My 'go to everything' films are the Millennium Trilogies. I think from your first post and reference to Scandinavian films you may have already seen them? If so, ignore rest of this paragraph. Otherwise I would say first and foremost watch those films. They have been available on Netflix for many years and there are no plans to pull them, I believe. There are different productions of the films on different platforms (not always Netflix). Rooney Mara and Noomi Rapace each give you different versions of* Lisbeth Salander, while both enhance the original storybook. The third film was a toss up between Melanie Laurent in Inglorious Basterds and Emma Thompson in The Remains of the Day*.

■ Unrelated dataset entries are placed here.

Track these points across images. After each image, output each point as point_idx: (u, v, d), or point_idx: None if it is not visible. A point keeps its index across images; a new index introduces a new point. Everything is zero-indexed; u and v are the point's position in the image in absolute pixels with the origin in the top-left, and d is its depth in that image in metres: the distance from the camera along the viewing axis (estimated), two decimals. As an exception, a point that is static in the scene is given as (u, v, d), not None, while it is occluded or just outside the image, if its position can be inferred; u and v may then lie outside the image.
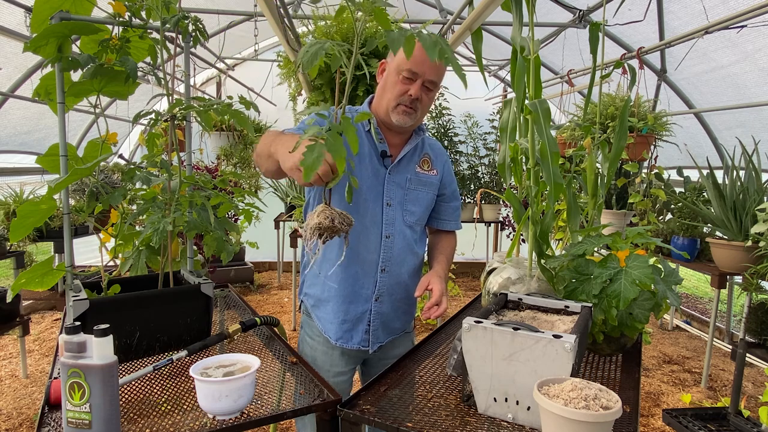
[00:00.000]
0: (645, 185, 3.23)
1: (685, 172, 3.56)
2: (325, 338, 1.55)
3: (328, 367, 1.56)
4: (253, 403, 1.07)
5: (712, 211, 3.05)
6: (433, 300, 1.42)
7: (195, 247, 1.60)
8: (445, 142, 4.75)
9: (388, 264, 1.51)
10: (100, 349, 0.90)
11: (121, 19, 1.31)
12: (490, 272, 1.50)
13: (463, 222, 1.85)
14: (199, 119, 1.37)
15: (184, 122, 1.51)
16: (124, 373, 1.23)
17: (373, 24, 2.85)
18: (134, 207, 1.72)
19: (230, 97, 1.45)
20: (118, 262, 1.49)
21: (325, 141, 1.01)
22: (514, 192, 1.52)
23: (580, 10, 3.56)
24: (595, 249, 1.36)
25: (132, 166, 1.33)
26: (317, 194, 1.53)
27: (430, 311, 1.41)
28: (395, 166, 1.51)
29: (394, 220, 1.50)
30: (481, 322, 1.01)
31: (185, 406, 1.07)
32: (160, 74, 1.36)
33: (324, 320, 1.55)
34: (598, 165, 1.61)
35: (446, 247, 1.67)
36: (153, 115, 1.34)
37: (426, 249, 1.68)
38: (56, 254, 4.01)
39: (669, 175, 3.45)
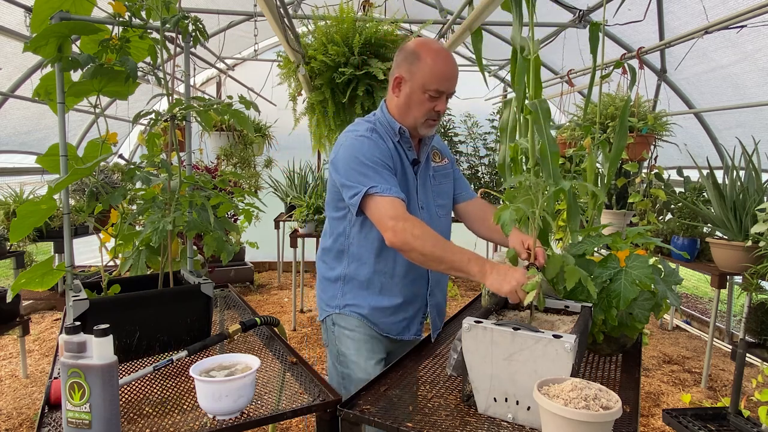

Not in any order of preference and far from it:
(1) The Outfit - USPs: I love Mark Rylance's acting. I love his whole persona. The whole film is shot inside a tailor's shop except for two shots showing people arriving at the shop door. Sorry, I said tailor. Actually it goes like this - "I am not a Tailor, Sir. I am a Cutter" he says. "A tailor sows on buttons. A cutter makes suits to fit", after a short but important pause. All part of the film which is like a who-dun-it inside a single room after an accidental murder.
(2) What Happened To Monday - USPs: Noomi Rapace A dystopian future where families are limited to one child. Seven daughters are born in a single family and named after each day of the week. Living together they are each allowed out on their name-day. Except one daughter goes astray. Breaks the pact it seems. Then the authorities try to track down the remaining six. It is hard for 6 individual sisters to try to be one. Going to the same places outside, remembering what they should say. (I am sure when this film first came out it was Whatever and not What, but moot point).
(3A) Inglorious Basterds - USPs: Great character study. The scenes between Melanie Laurent and Christopher Waltz, even when not together and fused, are a masterpiece in character study. The restaurant scene with the milk and the layered pastry is a great character study. [Similar to the scene in Once Upon A Time in America when the young boy eats the cream cake in the Depression, albeit due to hunger]. I dislike the killing of the Nazi's scene and the monologue by Brad Pitt - I think that was poorly directed. But otherwise the film has great acting. See it for that and ignore the violence and don't be hijacked by sublimity.